The pandemic has disrupted the medical education system as many government and private medical institutions have been converted into COVID-19 hospitals. Reports state that thousands of physicians-in-training across the country were pulled out from their classrooms in early April and deployed on consecutive COVID-19 duties. Towards the end of 2020, many state governments had already mandated MBBS students to report for COVID-19 duty in medical colleges with COVID-19 wards. According to The Wire, students in Gujarat were threatened with debarment from university examinations and were sent show-cause notices under section 188 of the Indian Penal Code and the Disaster Management Act 2005, if they didn’t report to colleges.


With this forced shift from their primary role to learn medicine to performing COVID-19 duties, experts worry that most of the undergraduate doctors during the pandemic won't be specialising in their fields by the time they finish their degrees unless they extend their pursuing degree by a year. The consequences and long-term repercussions of this disruption are being anticipated to be affecting the society in large in the years to come, they say.


"Since medical education requires face to face interaction with the patients, undergraduate students are not able to get that opportunity.
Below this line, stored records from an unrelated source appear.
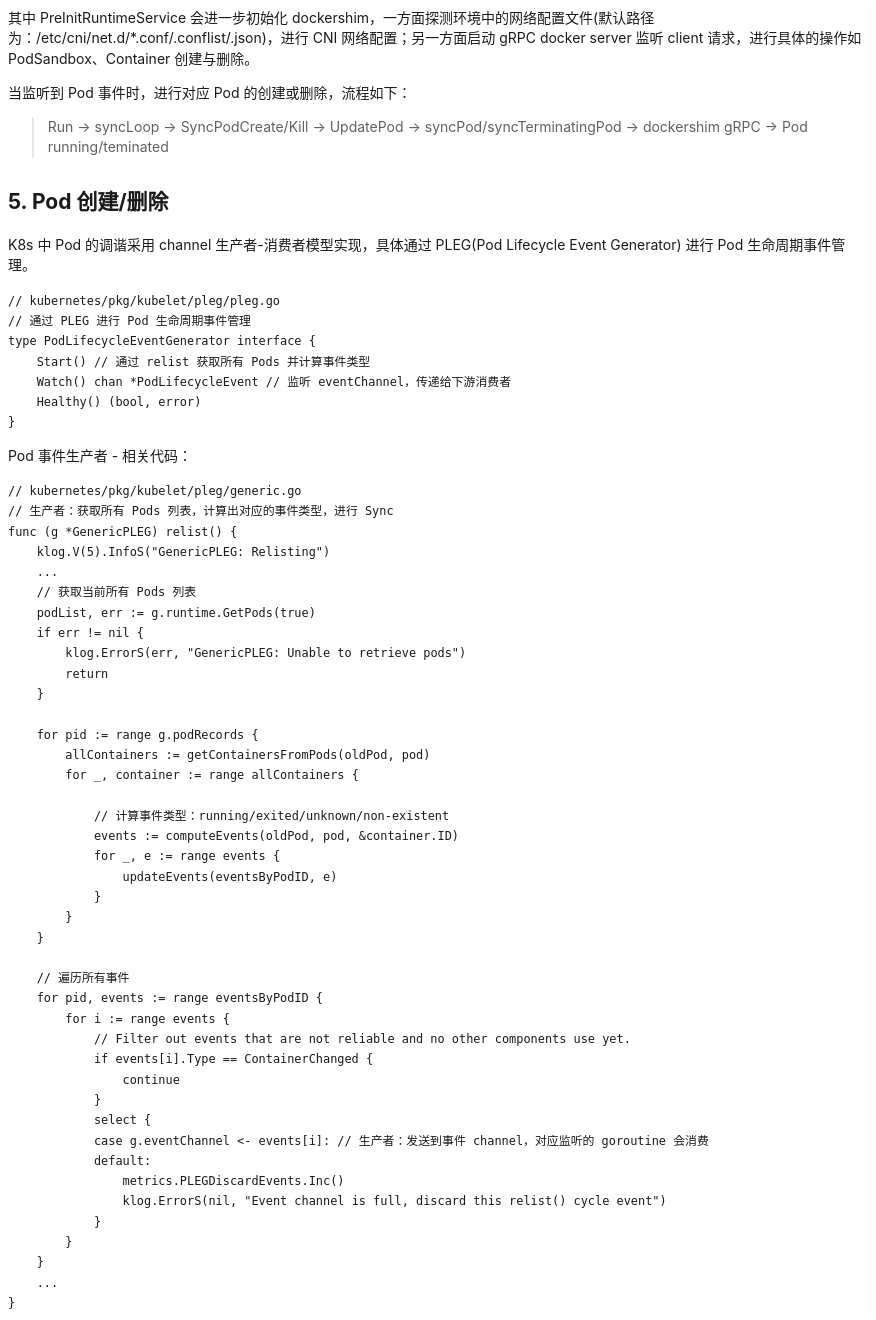 其中 PreInitRuntimeService 会进一步初始化 dockershim，一方面探测环境中的网络配置文件(默认路径为：/etc/cni/net.d/*.conf/.conflist/.json)，进行 CNI 网络配置；另一方面启动 gRPC docker server 监听 client 请求，进行具体的操作如 PodSandbox、Container 创建与删除。

当监听到 Pod 事件时，进行对应 Pod 的创建或删除，流程如下：
> Run -> syncLoop -> SyncPodCreate/Kill -> UpdatePod -> syncPod/syncTerminatingPod -> dockershim gRPC -> Pod running/teminated

## 5. Pod 创建/删除
K8s 中 Pod 的调谐采用 channel 生产者-消费者模型实现，具体通过 PLEG(Pod Lifecycle Event Generator) 进行 Pod 生命周期事件管理。
```
// kubernetes/pkg/kubelet/pleg/pleg.go
// 通过 PLEG 进行 Pod 生命周期事件管理
type PodLifecycleEventGenerator interface {
	Start() // 通过 relist 获取所有 Pods 并计算事件类型
	Watch() chan *PodLifecycleEvent // 监听 eventChannel，传递给下游消费者
	Healthy() (bool, error)
}
```

Pod 事件生产者 - 相关代码：
```
// kubernetes/pkg/kubelet/pleg/generic.go
// 生产者：获取所有 Pods 列表，计算出对应的事件类型，进行 Sync
func (g *GenericPLEG) relist() {
	klog.V(5).InfoS("GenericPLEG: Relisting")
	...
	// 获取当前所有 Pods 列表
	podList, err := g.runtime.GetPods(true)
	if err != nil {
		klog.ErrorS(err, "GenericPLEG: Unable to retrieve pods")
		return
	}
	
	for pid := range g.podRecords {
		allContainers := getContainersFromPods(oldPod, pod)
		for _, container := range allContainers {

			// 计算事件类型：running/exited/unknown/non-existent
			events := computeEvents(oldPod, pod, &container.ID)
			for _, e := range events {
				updateEvents(eventsByPodID, e)
			}
		}
	}

	// 遍历所有事件
	for pid, events := range eventsByPodID {
		for i := range events {
			// Filter out events that are not reliable and no other components use yet.
			if events[i].Type == ContainerChanged {
				continue
			}
			select {
			case g.eventChannel <- events[i]: // 生产者：发送到事件 channel，对应监听的 goroutine 会消费
			default:
				metrics.PLEGDiscardEvents.Inc()
				klog.ErrorS(nil, "Event channel is full, discard this relist() cycle event")
			}
		}
	}
	...
}
```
This has lead to reduced exposure in specific specialities," shared Dr Anupam Singh Chauhan, a second-year junior resident in the Department of Surgery, AIIMS Jodhpur. While stories about the lack of PPE kits for medical professionals in India are common, medical students at the Subharti University in Meerut claim that the institution had been depriving them of PPEs in order to cut the costs and had not even been giving salaries for months for the same reason. 


A student, who wished to be anonymous, stated that though their institution had been sourcing funds from the government for PPE kits, they had been deprived of the same for months, especially when the pandemic was on its peak.


He claimed that they are yet to receive their salaries and are threatened with dire consequences if they approach the media with the issue.


However, Dr Krishna Murty, Assistant Medical Superintendent at Subharti University, outrightly rejected the claims.